In less than an hour, the Tennessee Titans defense – specifically their pass rush – looked dramatically better than it did last season. At least on paper.
The Titans, according to NFL Network’s Ian Rapoport and Tom Pelissero, have agreed to terms with linebacker Bud Dupree, a player who reportedly drew interest from numerous teams. SI.com ranked him No. 15 on its list of this year’s top 200 NFL free agents.
The former Pittsburgh Steeler standout will earn an average of $16.5 million per season. The length of the contract has not yet been disclosed, but Rapoport said it was a multi-year deal.
This move comes shortly after the Titans signed former Indianapolis Colts defensive tackle Denico Autry.
A first-round selection in the 2015 NFL Draft, Dupree spent his first six NFL seasons with the Pittsburgh Steelers. The athletic linebacker, who predominantly plays outside, was putting together one of his most productive seasons in 2020 before he tore his ACL in Week 12. At the time of his injury, the 28-year-old had eight sacks, eight tackles for a loss of yards and 31 tackles at the time of his injury.

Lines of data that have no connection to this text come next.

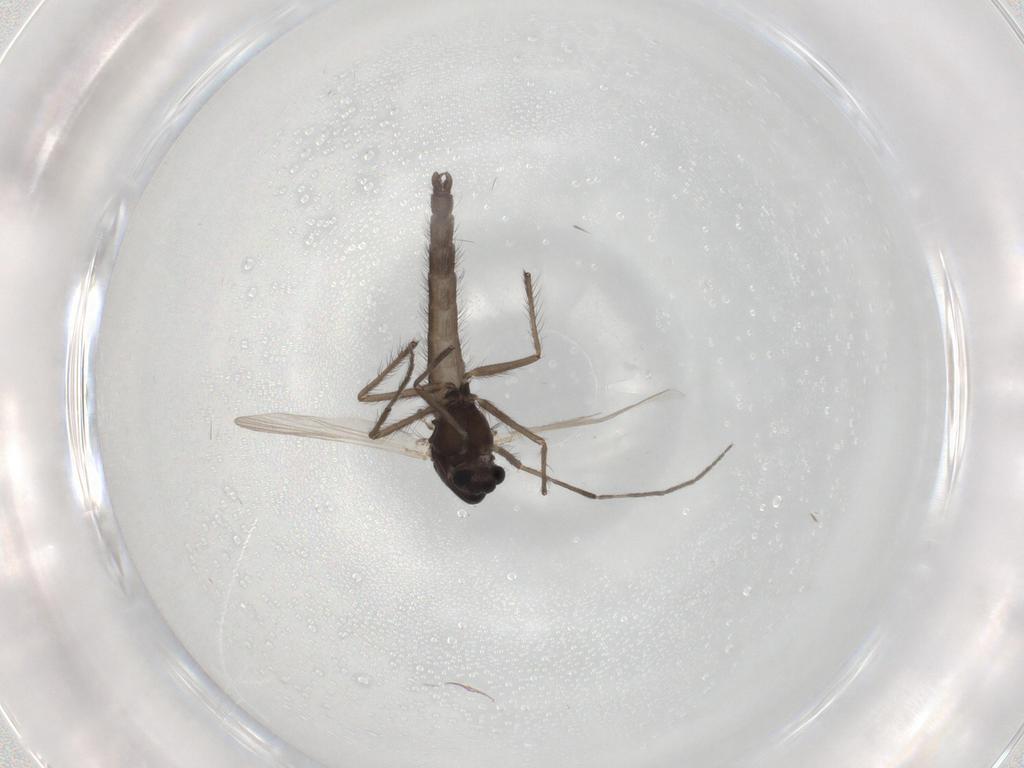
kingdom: Animalia
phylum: Arthropoda
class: Insecta
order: Diptera
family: Chironomidae
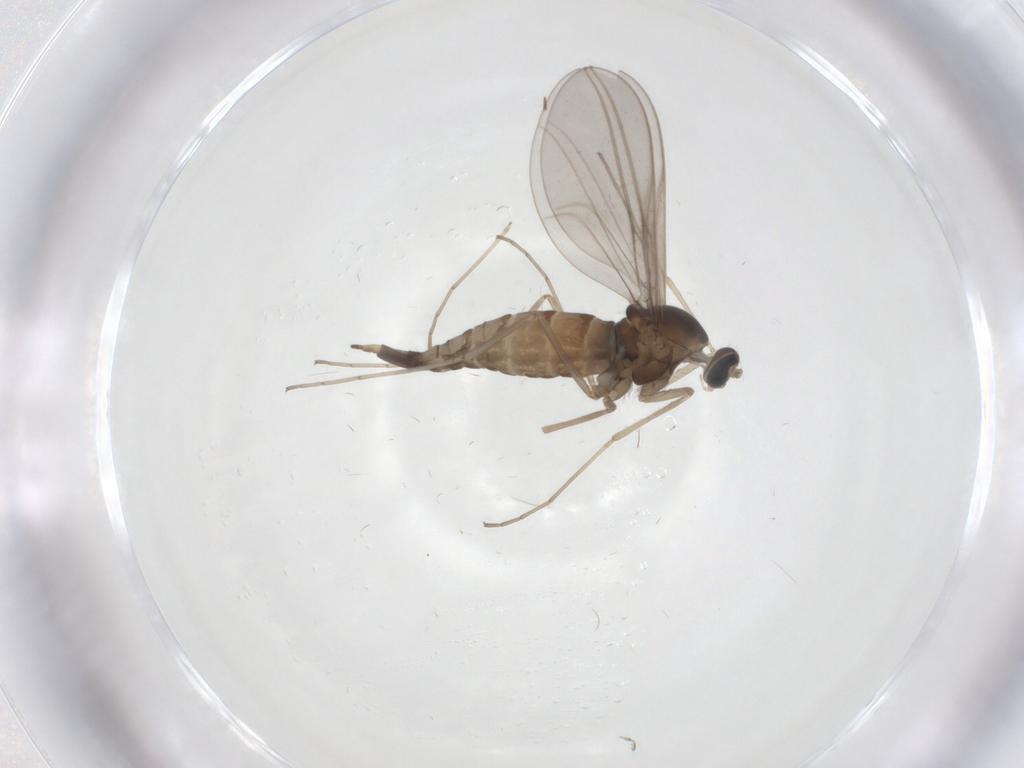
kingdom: Animalia
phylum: Arthropoda
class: Insecta
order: Diptera
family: Cecidomyiidae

His best season to date was 2019. Dupree set career-highs in sacks (11 1/2), tackles (68) and tackles for a loss (16). He also recovered two fumbles and defended three passes while playing and starting all 16 games.
For his career, Dupree has started 66 of a possible 81 games. He has 39 1/2 sacks, including at least for in each of his six seasons, 231 tackles and 54 tackles for a loss.
Dupree is a pure pass rusher who will be a much-needed boost to a Titans pass rush that had the third-fewest sacks in the league (19) this past season. The only thing in question will be his recovery process from the ACL injury and how far along he will be by the time workouts begin later this spring.
So far in free agency, it’s become clear how urgent the Titans are to improve on the defensive side of the football, especially in the pass rush, which was their most glaring weakness in 2020. Their first two moves certainly validate that much.